Wednesday, September 01, 2010

How Arcade Fire and Bloc Party are really counterpoints.

Indie has become a very broad term in recent years. A good example is Arcade Fire and Bloc Party, both of which would usually be referred to as indie, but two very different bands and fan factions nonetheless. The typical Arcade Fire aficionado would probably dismiss Bloc Party as being superficial, and Kele Okereke as a soulless singer, whilst the generic Bloc Party buff would probably be too impatient for Win Butlers wailing. They, in a way, represent the very different waves of indie that have blurted out of North America and the UK respectively. The UK is dub, electro and wonky influences of London, and Manchester garage, whereas North America is Brooklyn psych and Seattle folk.


This slightly vague introduction owes to the fact, that both camps have released new albums recently, the latter however in form of lead singer Kele's solo effort. back to that later.


I am not a tremendous fan of Arcade Fire. Or, perhaps more well put, I'm no big listener. I do admire their talent, and both their two first albums are genuine masterpieces - it's just sort of on a periphery to me. I've been through their latest album, The Suburbs, quite a few times now, and let's be frank: There are some extraordinary songs on it. Take the fast-paced, no-bullshit 'Month of May', the enigmatic 'Ready To Start', the beautifully moving 'We Used To Wait' and of course the album's definite highlight, 'Sprawl II (Mountains Beyond Mountains)'. The lyrical theme of growing up in suburbia is really interesting too, though it seems to slide a bit in some of the songs, but mostly it's very present, especially on some of the above mentioned tracks. I think what ultimately keeps this album from really igniting me is its length. A full 60 minutes is really too much, unless you compose really slow-moving music (The Knife's Tomorrow, In A Year, for example, isn't too hampered by its length of an hour and a half). You kinda lose focus midway through, and although the album does pick up towards the end, there are moments of boredom scattered throughout. All in all, it is a pretty majestic record.

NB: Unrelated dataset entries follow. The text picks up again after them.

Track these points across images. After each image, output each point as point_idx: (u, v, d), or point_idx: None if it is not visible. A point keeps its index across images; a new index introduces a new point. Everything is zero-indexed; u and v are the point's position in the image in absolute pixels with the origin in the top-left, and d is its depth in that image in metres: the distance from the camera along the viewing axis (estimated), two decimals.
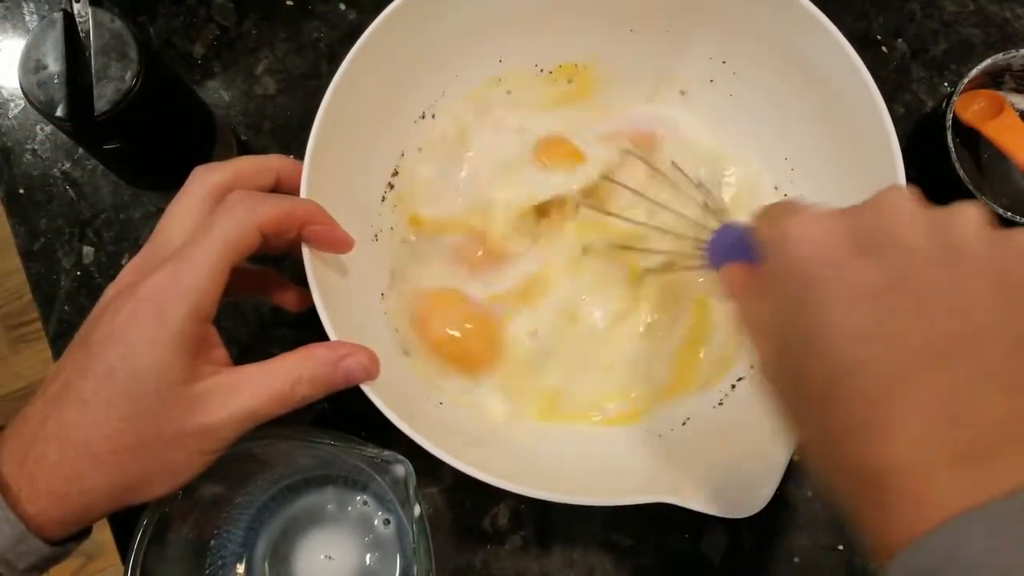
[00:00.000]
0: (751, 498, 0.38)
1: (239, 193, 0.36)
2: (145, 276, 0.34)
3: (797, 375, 0.29)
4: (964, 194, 0.47)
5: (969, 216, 0.28)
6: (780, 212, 0.32)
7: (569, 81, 0.52)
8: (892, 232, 0.28)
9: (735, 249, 0.36)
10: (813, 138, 0.47)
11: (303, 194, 0.40)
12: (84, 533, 0.36)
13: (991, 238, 0.28)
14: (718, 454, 0.43)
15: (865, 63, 0.42)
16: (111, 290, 0.37)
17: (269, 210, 0.36)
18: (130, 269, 0.37)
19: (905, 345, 0.26)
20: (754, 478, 0.38)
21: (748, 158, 0.51)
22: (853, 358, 0.27)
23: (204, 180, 0.38)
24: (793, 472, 0.48)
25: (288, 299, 0.45)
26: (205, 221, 0.36)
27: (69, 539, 0.35)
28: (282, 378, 0.35)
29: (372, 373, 0.38)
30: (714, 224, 0.40)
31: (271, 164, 0.40)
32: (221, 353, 0.36)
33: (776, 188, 0.50)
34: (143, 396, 0.33)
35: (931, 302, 0.27)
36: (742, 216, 0.49)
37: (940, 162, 0.48)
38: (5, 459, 0.33)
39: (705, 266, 0.40)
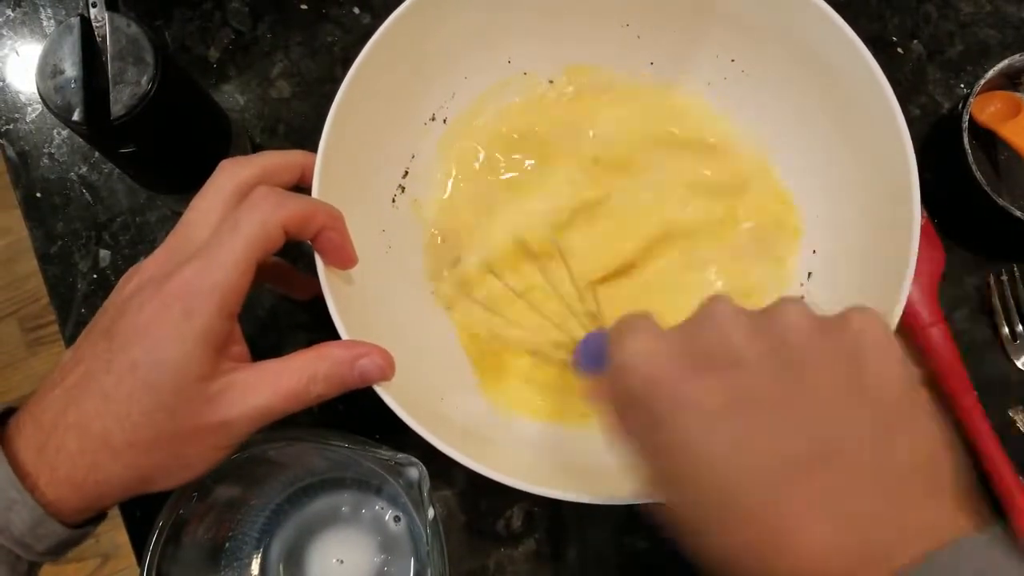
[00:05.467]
0: None
1: (265, 189, 0.37)
2: (171, 271, 0.34)
3: (680, 498, 0.29)
4: (981, 196, 0.47)
5: (790, 314, 0.28)
6: (623, 329, 0.31)
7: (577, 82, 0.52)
8: (724, 346, 0.28)
9: (601, 358, 0.33)
10: (824, 138, 0.47)
11: (314, 195, 0.40)
12: (99, 517, 0.37)
13: (818, 333, 0.28)
14: None
15: (880, 65, 0.42)
16: (133, 280, 0.37)
17: (294, 209, 0.36)
18: (153, 261, 0.37)
19: (769, 460, 0.26)
20: None
21: (756, 158, 0.51)
22: (723, 480, 0.27)
23: (231, 175, 0.38)
24: None
25: (298, 288, 0.46)
26: (230, 217, 0.36)
27: (85, 523, 0.35)
28: (297, 376, 0.36)
29: (387, 374, 0.38)
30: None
31: (295, 160, 0.40)
32: (241, 349, 0.36)
33: (785, 187, 0.50)
34: (164, 391, 0.33)
35: (780, 412, 0.27)
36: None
37: (957, 164, 0.48)
38: (23, 446, 0.33)
39: (577, 367, 0.39)
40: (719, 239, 0.50)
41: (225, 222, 0.36)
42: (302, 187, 0.41)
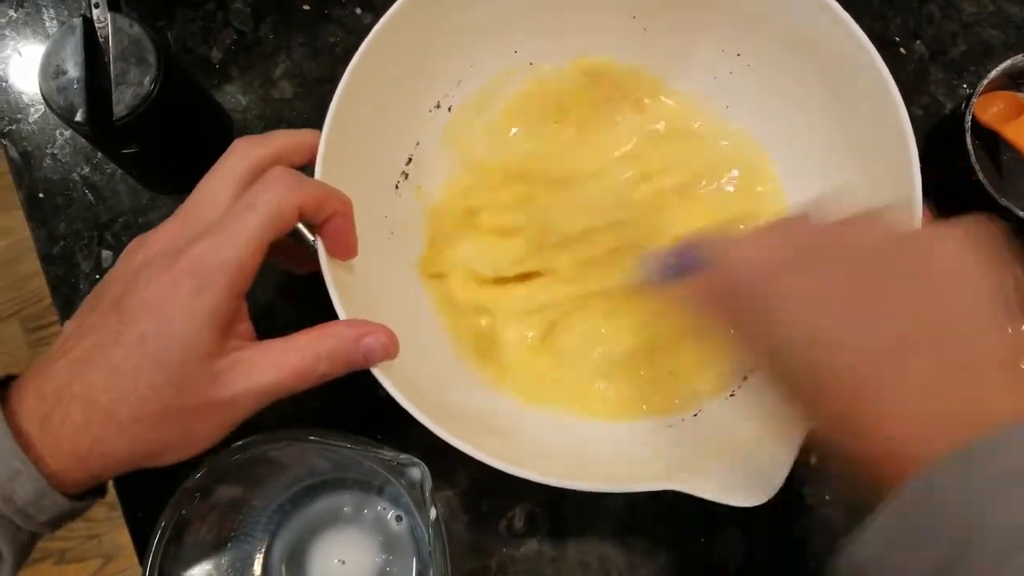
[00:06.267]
0: (763, 486, 0.37)
1: (281, 170, 0.37)
2: (183, 246, 0.35)
3: (783, 376, 0.32)
4: (984, 197, 0.47)
5: (876, 227, 0.32)
6: (719, 234, 0.36)
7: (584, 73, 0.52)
8: (821, 245, 0.32)
9: (693, 265, 0.37)
10: (828, 136, 0.47)
11: (317, 176, 0.40)
12: (100, 489, 0.37)
13: (902, 243, 0.31)
14: (730, 443, 0.42)
15: None
16: (140, 253, 0.36)
17: (310, 192, 0.37)
18: (163, 234, 0.37)
19: (865, 341, 0.29)
20: (766, 466, 0.38)
21: (760, 153, 0.51)
22: (822, 359, 0.30)
23: (245, 154, 0.38)
24: (808, 476, 0.48)
25: (302, 261, 0.45)
26: (245, 195, 0.36)
27: (85, 495, 0.35)
28: (303, 354, 0.36)
29: (391, 352, 0.38)
30: None
31: (307, 140, 0.41)
32: (247, 327, 0.37)
33: (787, 182, 0.50)
34: (172, 366, 0.33)
35: (874, 303, 0.30)
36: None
37: (959, 165, 0.48)
38: (26, 417, 0.33)
39: (659, 280, 0.41)
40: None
41: (240, 200, 0.36)
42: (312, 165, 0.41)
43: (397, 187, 0.49)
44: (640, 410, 0.47)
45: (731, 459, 0.40)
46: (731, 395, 0.46)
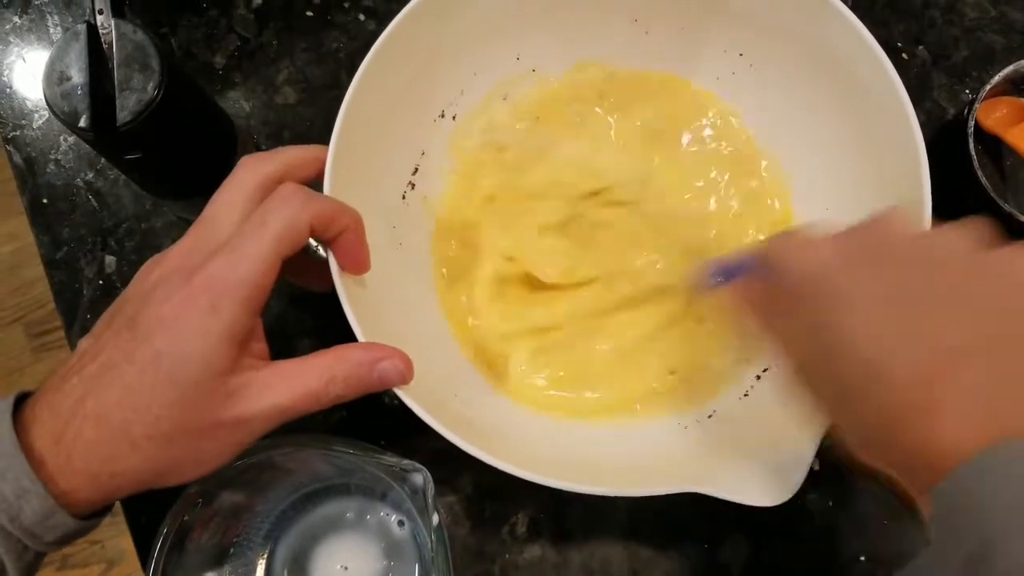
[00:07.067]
0: (780, 485, 0.37)
1: (292, 186, 0.37)
2: (198, 264, 0.34)
3: (829, 378, 0.32)
4: (986, 202, 0.47)
5: (956, 235, 0.31)
6: (786, 236, 0.35)
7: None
8: (887, 247, 0.32)
9: (744, 269, 0.39)
10: (832, 132, 0.47)
11: (326, 190, 0.40)
12: (106, 509, 0.36)
13: (973, 253, 0.31)
14: (745, 443, 0.42)
15: None
16: (156, 271, 0.36)
17: (321, 208, 0.36)
18: (177, 252, 0.37)
19: (929, 342, 0.29)
20: (783, 465, 0.38)
21: (761, 152, 0.51)
22: (880, 360, 0.29)
23: (255, 170, 0.38)
24: (814, 482, 0.48)
25: (315, 278, 0.45)
26: (257, 212, 0.36)
27: (93, 514, 0.35)
28: (317, 376, 0.36)
29: (407, 377, 0.38)
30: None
31: (315, 154, 0.41)
32: (262, 347, 0.37)
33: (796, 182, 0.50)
34: (186, 385, 0.33)
35: (941, 307, 0.29)
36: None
37: (962, 170, 0.48)
38: (38, 434, 0.33)
39: (709, 286, 0.42)
40: (720, 231, 0.50)
41: (252, 217, 0.36)
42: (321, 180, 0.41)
43: (404, 197, 0.49)
44: (653, 413, 0.47)
45: (748, 459, 0.40)
46: (744, 395, 0.46)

Kele, on the other hand, has really truly placed himself in between two chairs. I absolutely didn't expect much of his solo debut, being as I have never seen him as the interesting and creative force in Bloc Party - I do think both drummer Matt Tong and guitarist Russell Lissack deserve much more of the honor in creating what made Bloc Party so vivid. But Kele misses the target in an other way than I had thought. I was expecting an absolute departure from indie, and a creative (and perhaps brilliant) mess of electronic influences from incomparably vibrant London underground, that lives everywhere around Kele, but, it seems, not truly in him. Some wonky, some dubstep, some UK funky, some dance-punk - some of the same vigorous energy that seemed to seep through every tiny crack of Bloc Party's third album, Intimacy, on tracks like 'Ares', 'Mercury' and 'Zephyrus'. Alright, there is a tee-wee bit of dubstep-influences scattered here and there, but overall, The Boxer, as the album is titled, is a schizophrenic mess. It seems as though Kele hasn't quite taken the leap from being an indie rocker - some of the tracks, such as 'Everything You Wanted' and 'Unholy Thoughts' just sound too much like leftover Bloc Party. That is perhaps a strange thing to criticize from the viewpoint of a huge Bloc Party devotee like myself, but the knish is, it just doesn't work without Tong and Lissack's magic instrumentalisation. Same goes for Kele's lyrics (and voice, for that matter), that have been often criticized by Bloc Party haters. I find they fit very well into Bloc Party's musical universe, but not at all on an album that, at least partly, tries to be aggressive and underground-like. Kele needs to either take the leap full-fledgedly, or return to the gang.